A Commentary on Research on Correlation between Happiness and Money

"Income and emotional well-being: A conflict resolved"​


Matthew A. Killingsworth, et. al., 2023, https://www.pnas.org/doi/10.1073/pnas.2208661120

Abstract:

Do larger incomes make people happier? Two authors of the present paper have published contradictory answers. Using dichotomous questions about the preceding day, [Kahneman and Deaton, Proc. Natl. Acad. Sci. U.S.A. 107, 16489–16493 (2010)] reported a flattening pattern: happiness increased steadily with log(income) up to a threshold and then plateaued. Using experience sampling with a continuous scale, [Killingsworth, Proc. Natl. Acad. Sci. U.S.A. 118, e2016976118 (2021)] reported a linear-log pattern in which average happiness rose consistently with log(income). We engaged in an adversarial collaboration to search for a coherent interpretation of both studies. A reanalysis of Killingsworth’s experienced sampling data confirmed the flattening pattern only for the least happy people. Happiness increases steadily with log(income) among happier people, and even accelerates in the happiest group. Complementary nonlinearities contribute to the overall linear-log relationship. We then explain why Kahneman and Deaton overstated the flattening pattern and why Killingsworth failed to find it. We suggest that Kahneman and Deaton might have reached the correct conclusion if they had described their results in terms of unhappiness rather than happiness; their measures could not discriminate among degrees of happiness because of a ceiling effect. The authors of both studies failed to anticipate that increased income is associated with systematic changes in the shape of the happiness distribution. The mislabeling of the dependent variable and the incorrect assumption of homogeneity were consequences of practices that are standard in social science but should be questioned more often. We flag the benefits of adversarial collaboration.

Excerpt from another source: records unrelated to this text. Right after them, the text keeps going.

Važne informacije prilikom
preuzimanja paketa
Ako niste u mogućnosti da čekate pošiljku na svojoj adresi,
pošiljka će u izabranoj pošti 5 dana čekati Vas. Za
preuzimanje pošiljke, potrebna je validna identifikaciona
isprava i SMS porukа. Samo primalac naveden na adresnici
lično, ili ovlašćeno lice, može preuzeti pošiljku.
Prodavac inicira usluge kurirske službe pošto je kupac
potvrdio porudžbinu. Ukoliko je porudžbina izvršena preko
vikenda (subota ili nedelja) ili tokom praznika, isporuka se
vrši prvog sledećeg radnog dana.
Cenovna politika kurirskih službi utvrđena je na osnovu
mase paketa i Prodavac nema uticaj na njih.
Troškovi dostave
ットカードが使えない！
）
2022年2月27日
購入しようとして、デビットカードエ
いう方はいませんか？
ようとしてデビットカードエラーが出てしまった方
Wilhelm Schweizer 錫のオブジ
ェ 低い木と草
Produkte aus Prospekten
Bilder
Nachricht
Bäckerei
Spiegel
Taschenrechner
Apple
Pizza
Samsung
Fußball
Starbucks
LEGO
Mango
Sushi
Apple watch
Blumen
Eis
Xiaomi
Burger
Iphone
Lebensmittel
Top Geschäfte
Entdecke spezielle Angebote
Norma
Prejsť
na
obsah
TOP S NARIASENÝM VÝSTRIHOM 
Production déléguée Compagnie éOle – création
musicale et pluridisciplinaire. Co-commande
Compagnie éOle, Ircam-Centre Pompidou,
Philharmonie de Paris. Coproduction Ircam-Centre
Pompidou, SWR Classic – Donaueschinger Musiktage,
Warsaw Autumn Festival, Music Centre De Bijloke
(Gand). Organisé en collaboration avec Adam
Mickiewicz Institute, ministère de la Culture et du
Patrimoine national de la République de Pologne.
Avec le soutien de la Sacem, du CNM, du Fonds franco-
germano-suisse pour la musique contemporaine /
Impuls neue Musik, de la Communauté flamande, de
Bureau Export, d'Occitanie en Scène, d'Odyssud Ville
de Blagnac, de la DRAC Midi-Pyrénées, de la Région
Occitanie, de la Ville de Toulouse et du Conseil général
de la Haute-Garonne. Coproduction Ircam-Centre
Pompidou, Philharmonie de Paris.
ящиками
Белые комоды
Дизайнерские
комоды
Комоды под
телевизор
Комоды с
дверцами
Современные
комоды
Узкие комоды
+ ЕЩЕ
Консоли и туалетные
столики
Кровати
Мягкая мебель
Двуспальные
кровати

Really goes to show how binary correlative values are artificially fixed into a non-linear, complex environment masking complex response values between two nonconforming and non-symmetrically defined values for reductive reading. This resolved nothing in either direction, only gleamed a limited common sense at best. Moreover, scientific research skews when multi-edge layered methodology schemes are constructed to suss out information and used to specify an interpretation without showing a strong correlation to the actual phenomenon. The gaps between involved and folded contrived modeled systems and their selective connotations are why there is no acceptable diagonal correspondence, not to mention lower feasibility in replicability and lateral parity of explication and its projective elucidation in the real world.